# Reading > Who Said That? >  Interesting quote

## Wilfred

Here is an interesting quote that I found. It was made by one of the greatest philosophers of our times. Can anyone guess who it is?
"True happiness can only be found through contentment with our misrible life."

Wow, that is deep.

----------


## MacBeth

I'm not quite sure, but Bertrand Russell did say something of the sort.

----------


## Wilfred

good guess, close, but actually not at all.

----------


## fayefaye

so why don't you just tell us?

----------


## Wilfred

That would be no fun.

----------


## azmuse

Wilfred? (knocks on Wilfred's monitor screen) Tell us Wilfred!

----------


## I hate Jane Austen

stop knocking on my monitor screen. then maybe i will tell you.

----------


## azmuse

that was only because i didn't get far staring into its eyes.

----------


## subterranean

Is it allow to use the serch engine?  :Tongue:

----------


## Jay

IT IS  :Tongue:  (I hope), you can't know ALL of the quotes...

----------


## subterranean

Not working, I tried (even www.quoteland.com said no match found). I give up

----------


## crisaor

Woody Allen?

----------


## AbdoRinbo

Sounds like something Woody Allen would say.

----------


## sloegin

The Simpsons?

----------


## subterranean

Which Simpsons? I bet it was Homer

----------


## fayefaye

nah. No way it was the simpsons.

----------


## fayefaye

Was it Oscar Wilde (just a guess)
ok, if I stump you on a quote, will you tell us?

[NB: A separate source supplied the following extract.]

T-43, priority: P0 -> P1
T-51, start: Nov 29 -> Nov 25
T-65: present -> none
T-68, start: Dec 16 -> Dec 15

'In this world, there is nothing to believe in' 
who said it?

----------


## fayefaye

come on wanda. here's another;
'Who loves fears not the tempest, but fears only loves fading'

----------


## subterranean

> _Originally posted by fayefaye_ 
> *nah. No way it was the simpsons.*



Faye, never underestimate the Simpsons  :Wink:

----------


## crisaor

She doesn't. She just thinks that they couldn't said that in their current state. Check this thread for more details.

----------


## fayefaye

No, I said it because I've seen nearly all the episodes, the good ones several times, and I would probably know if they'd said that. I don't bother with the recent ones, but since the quality's slipped so much, I sincerely doubt they would write something like that.

----------


## David J

I think it was Wilfred himself - he's quoting himself I'd bet

----------


## subterranean

> _Originally posted by fayefaye_ 
> *No, I said it because I've seen nearly all the episodes, the good ones several times, and I would probably know if they'd said that. I don't bother with the recent ones, but since the quality's slipped so much, I sincerely doubt they would write something like that.*




*She took my post seriously*

Cheers Faye :Wink:

----------


## fayefaye

omg.. I have no sense of humour...  :Biggrin: 

Cheers Sub.  :Wink:

----------


## Lizzie

So, who are the owners of Wilfred and Fayefaye quotes? Don't leave us in total ignorance please. 

Liz

----------


## subterranean

ops, sorry Liz, i wanted to explain but i completely lost about this topic

Cheers  :Smile:

----------


## seeker

was it Thomas a'Kempis?

----------


## Lizzie

Subterranean, what do you mean with "I wanted to explain but i'm completly lost about this topic"? 
Can anyone, please, just give me a straigth answer and tell us all who are the owners of the quotations? Pleeese... Thank you.

Liz

----------


## amuse

oh my goodness, Lizzie, your avatar is gorgeous.

----------


## Lizzie

Thank you very much Amuse, I like it too. I find it very meaningful...

Best compliments,
Liz

----------


## mono

I very strongly doubt your prediction, David J, that Wilfred thought of that quote himself; he shows no intelligence by outlandishly making a point of disliking Emily Dickinson and Jane Auste on other threads, but lists no reasons. My guess for the quote however: I think it sounds either like Aristotle (especially in his Nicomachean Ethics), Plato, Immanuel Kant, or John Stuart Mill.

----------


## mono

Buddha also came to mind, just after I clicked to post my thread.

----------


## Pickles

A wag "wild a$$ guess,", the quote reminds me of India so my guess is Gandhi

----------


## verybaddmom

i think we are wasting our breath here, as it appears that wilfred hasnt been online since january. perhaps he's forgotten about us.

----------